Despite the fact this blog began six years ago as a dream diary of sorts–an experiment that didn’t last but a week or so–I don’t like to write about dreams. They are like pets and kids–only interesting to the people to whom they belong. However, as I’m now back into recurring dream land, I need to purge. The past two nights have been on the same dreamscape, followed the same themes, and have been as vivid as any dream I’ve had in months, if not years.
The hardest part was the waiting.
We were barracked in a long, skinny industrial dorm. The concept of “we” was loose, in that our unit was no more than a ragtag band of novice soldiers–professionals, laborers, slackers, and pretty lesbians. The only real military men among us were the commanders, a surly collection of impatient and tired mercenaries.
A volunteer army it was not. While we were all sure of the coming invasion, we were conscripts, forced to leave our families, and laboring under the assumption that there was no way we could win the inevitable war. I spent my hours wandering the complex and trying to find a way to get in touch with my wife. I had a phone card and managed to find a payphone in a dark hallway.
The phone rang and I heard her voice say, “Hello.”
The Soma-calm that came with the sound of her voice was short and cut off by an operator telling me the phone card was out of minutes. I had no money, no more phone cards, no cell phone, no way to get home. I was trapped inside a dark and wet building, surrounded by a razor wire fence, and under a blanket of such fear and doom that no amount of sunshine could set optimism alight.
Men and women were housed together here. The unmarried soldiers in the group were treating their confinement like a doomsday party. On my many walks, I wandered by the group showers and found my fellow American service men and women naked, groping each other, and fucking their way to oblivion. They knew we weren’t going to win. They knew how it was going to end.
The commanders turned a blind eye to it all. I learned after a while that they were only responsible for keeping us in one place. They didn’t care that the lesbians had started a Dorm B fantasy camp, removed their bunks from the wall and started sleeping in a mass of naked flesh on the floor. The officers didn’t care that I spent most of my time huddled in a small lower-tier bunk wondering if I could escape, and, if so, how.
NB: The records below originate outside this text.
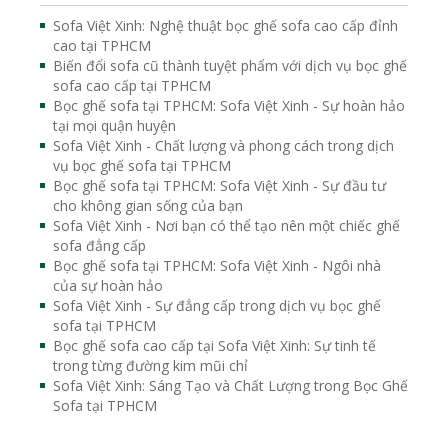
Sofa Việt Xinh: Nghệ thuật bọc ghế sofa cao cấp đỉnh
cao tại TPHCM
Biến đổi sofa cũ thành tuyệt phẩm với dịch vụ bọc ghế
sofa cao cấp tại TPHCM
Bọc ghế sofa tại TPHCM: Sofa Việt Xinh - Sự hoàn hảo
tại mọi quận huyện
Sofa Việt Xinh - Chất lượng và phong cách trong dịch
vụ bọc ghế sofa tại TPHCM
Bọc ghế sofa tại TPHCM: Sofa Việt Xinh - Sự đầu tư
cho không gian sống của bạn
Sofa Việt Xinh - Nơi bạn có thể tạo nên một chiếc ghế
sofa đẳng cấp
Bọc ghế sofa tại TPHCM: Sofa Việt Xinh - Ngôi nhà
của sự hoàn hảo
Sofa Việt Xinh - Sự đẳng cấp trong dịch vụ bọc ghế
sofa tại TPHCM
Bọc ghế sofa cao cấp tại Sofa Việt Xinh: Sự tinh tế
trong từng đường kim mũi chỉ
Sofa Việt Xinh: Sáng Tạo và Chất Lượng trong Bọc Ghế
Sofa tại TPHCM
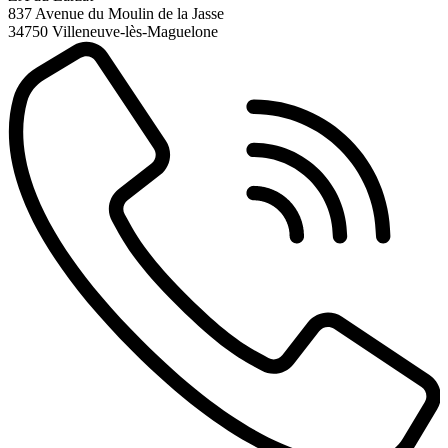
837 Avenue du Moulin de la Jasse
34750 Villeneuve-lès-Maguelone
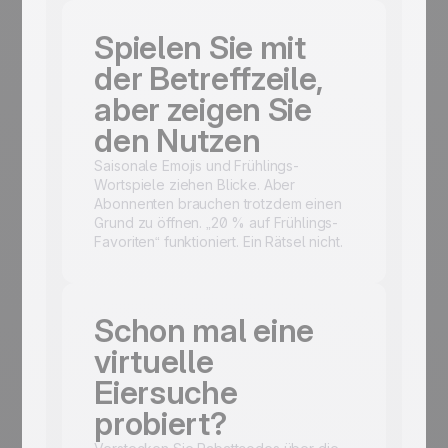
Spielen Sie mit
der Betreffzeile,
aber zeigen Sie
den Nutzen
Saisonale Emojis und Frühlings-
Wortspiele ziehen Blicke. Aber
Abonnenten brauchen trotzdem einen
Grund zu öffnen. „20 % auf Frühlings-
Favoriten“ funktioniert. Ein Rätsel nicht.
Schon mal eine
virtuelle
Eiersuche
probiert?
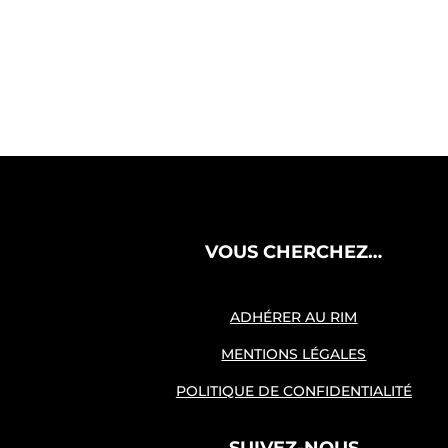
VOUS CHERCHEZ…
ADHÉRER AU RIM
MENTIONS LÉGALES
POLITIQUE DE CONFIDENTIALITÉ
SUIVEZ-NOUS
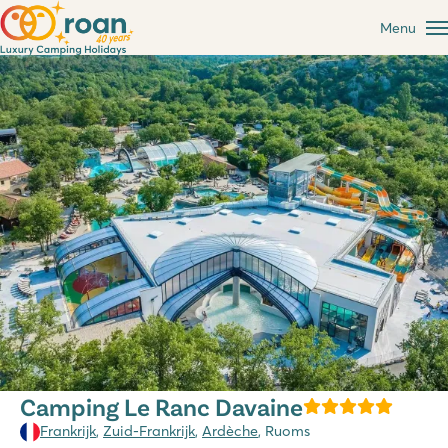
Menu
Camping Le Ranc Davaine
Frankrijk
,
Zuid-Frankrijk
,
Ardèche
, Ruoms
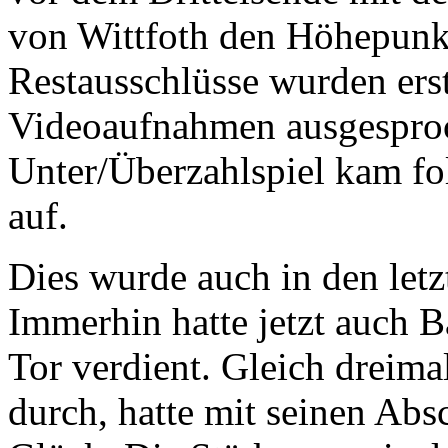
von Wittfoth den Höhepunkt
Restausschlüsse wurden ers
Videoaufnahmen ausgespro
Unter/Überzahlspiel kam fol
auf.
Dies wurde auch in den let
Immerhin hatte jetzt auch 
Tor verdient. Gleich dreima
durch, hatte mit seinen Abs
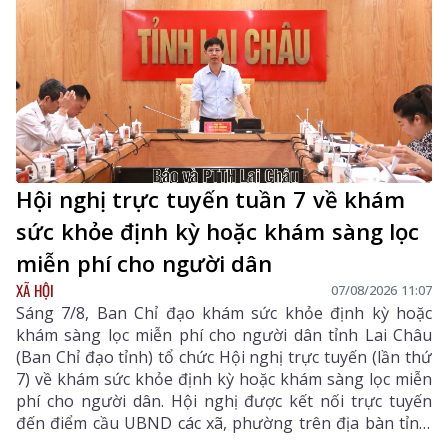
Hội nghị trực tuyến tuần 7 về khám
sức khỏe định kỳ hoặc khám sàng lọc
miễn phí cho người dân
XÃ HỘI
07/08/2026 11:07
Sáng 7/8, Ban Chỉ đạo khám sức khỏe định kỳ hoặc
khám sàng lọc miễn phí cho người dân tỉnh Lai Châu
(Ban Chỉ đạo tỉnh) tổ chức Hội nghị trực tuyến (lần thứ
7) về khám sức khỏe định kỳ hoặc khám sàng lọc miễn
phí cho người dân. Hội nghị được kết nối trực tuyến
đến điểm cầu UBND các xã, phường trên địa bàn tỉnh.
Đồng chí Bùi Tiến Thanh – Tỉnh ủy viên, Giám đốc Sở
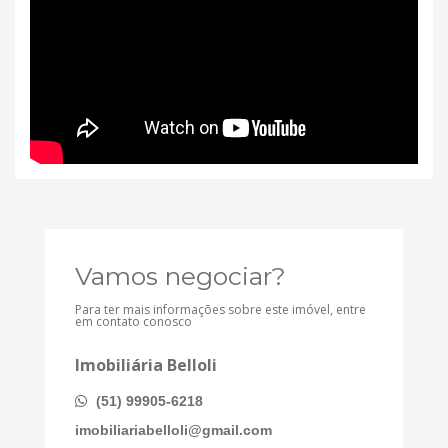
Vamos negociar?
Para ter mais informações sobre este imóvel, entre
em contato conosco
Imobiliária Belloli
(51) 99905-6218
imobiliariabelloli@gmail.com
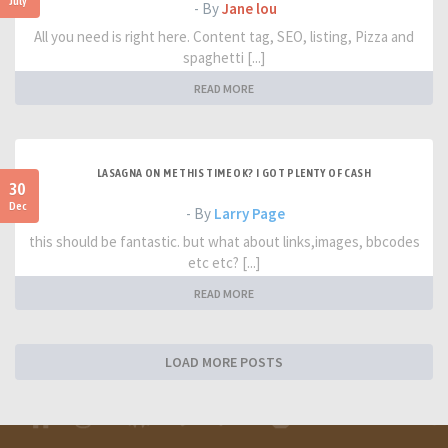
July
- By
Jane lou
All you need is right here. Content tag, SEO, listing, Pizza and
spaghetti [...]
READ MORE
LASAGNA ON ME THIS TIME OK? I GOT PLENTY OF CASH
30
Dec
- By
Larry Page
this should be fantastic. but what about links,images, bbcodes
etc etc? [...]
READ MORE
LOAD MORE POSTS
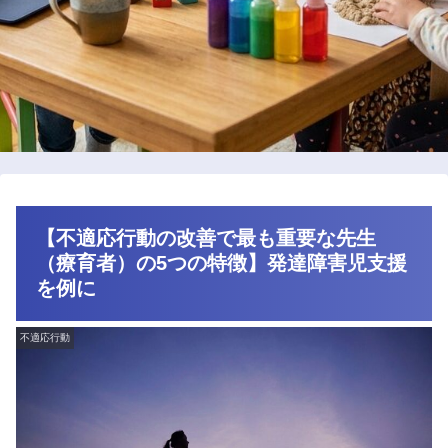
【不適応行動の改善で最も重要な先生
（療育者）の5つの特徴】発達障害児支援
を例に
不適応行動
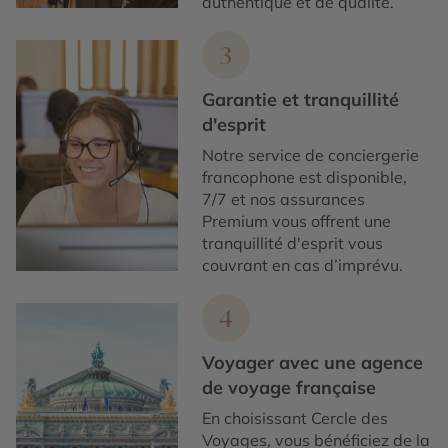
authentique et de qualité.
3
Garantie et tranquillité
d'esprit
Notre service de conciergerie
francophone est disponible,
7/7 et nos assurances
Premium vous offrent une
tranquillité d'esprit vous
couvrant en cas d’imprévu.
4
Voyager avec une agence
de voyage française
En choisissant Cercle des
Voyages, vous bénéficiez de la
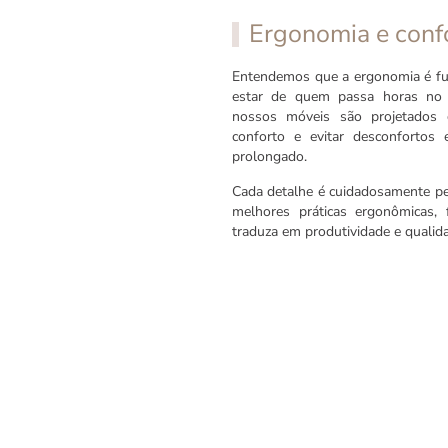
Ergonomia e conf
Entendemos que a ergonomia é fu
estar de quem passa horas no a
nossos móveis são projetados 
conforto e evitar desconfortos 
prolongado.
Cada detalhe é cuidadosamente pen
melhores práticas ergonômicas,
traduza em produtividade e qualida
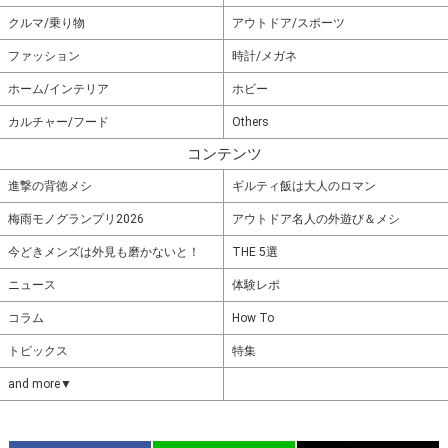
クルマ/乗り物
アウトドア/スポーツ
ファッション
時計/メガネ
ホーム/インテリア
ホビー
カルチャー/フード
Others
コンテンツ
進撃の背徳メシ
ギルティ飯は大人のロマン
梅雨モノグランプリ2026
アウトドア名人の外遊び＆メシ
今どきメンズは外見も磨かないと！
THE 5選
ニュース
体験レポ
コラム
How To
トピックス
特集
and more▼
The enemy was the oddly-named Caspians. Their uniforms were blue and fashioned much like the Russians in the old video game Rush ‘N Attack. When they landed–much like a scene of out Red Dawn–we didn’t have any guns. There was no shooting. The commanding officers disappeared. If it wasn’t clear before, it quickly became so. We weren’t meant to fight.
As we were all rounded up and put on a caravan of buses, I wondered about my wife and child. There was nothing I could do for them. I’d held out hope that we might fight and win, that I could someday return to my family.
I don’t know where they were taking us. It’s a looped scene that changes in the exposition but ends the same every time. The Caspian is firm but not violent as he leads me by the arm onto the bus. His face is emotionless and he doesn’t say a word. I don’t struggle. Instead, I let myself be put into an aisle seat on the bus. I can’t see out the window and don’t bother looking to see who is on the bus with me. It’s clear that while the dream will start over at some point, it will never really end. Isolation and defeat are all I know until I force myself awake.